> **EXERCISE DETAILS**: The entries below are to be repeated exactly, with the pictures left out.

> **Dataset entries**:
★ ★ ★ ★ ★ ★ ★
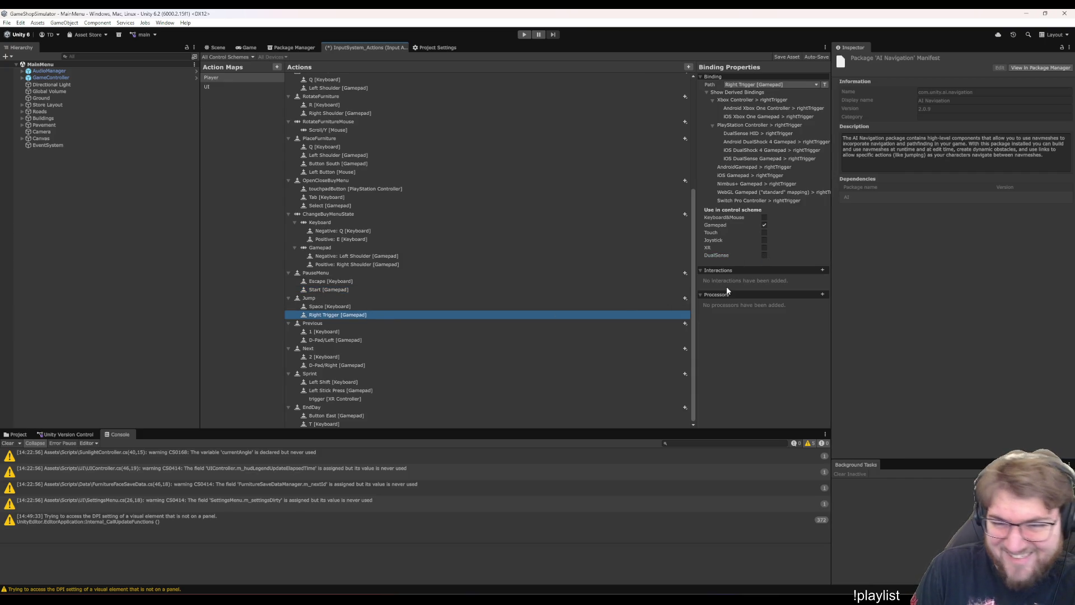
pyautogui.click(374, 340)
pyautogui.click(766, 257)
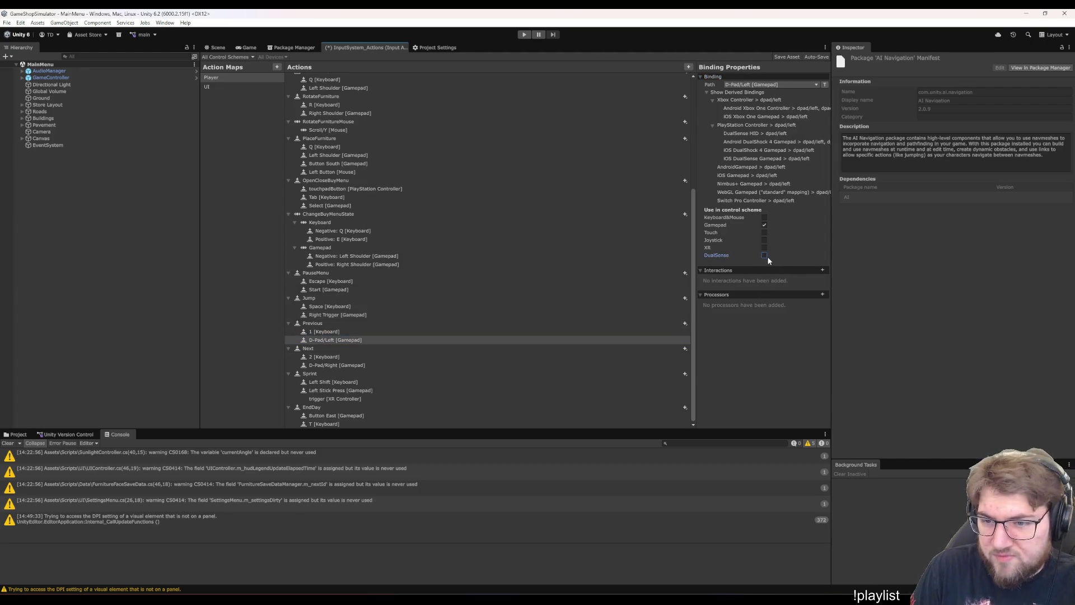
# - Enable DualSense on the Left Stick Press binding after trying D-Pad/Right
pyautogui.click(344, 366)
pyautogui.click(763, 256)
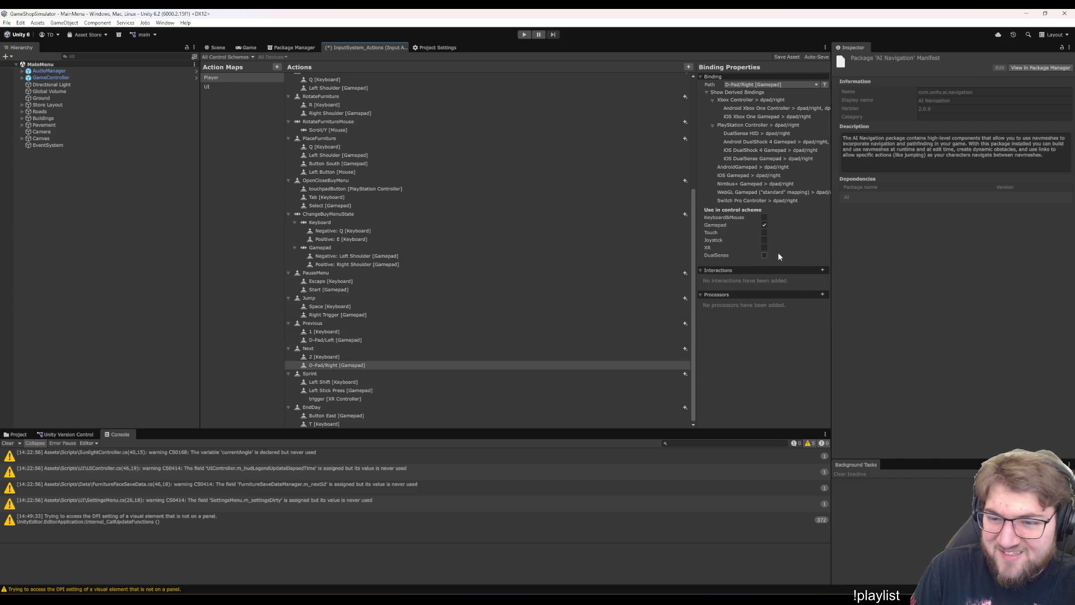
pyautogui.click(367, 390)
★ ★ ★ ★ ★ ★ ★
> **REPLY TO THE TASK**:
pyautogui.click(374, 340)
pyautogui.click(766, 257)
# - Enable DualSense on the Left Stick Press binding after trying D-Pad/Right
pyautogui.click(344, 366)
pyautogui.click(763, 256)
pyautogui.click(367, 390)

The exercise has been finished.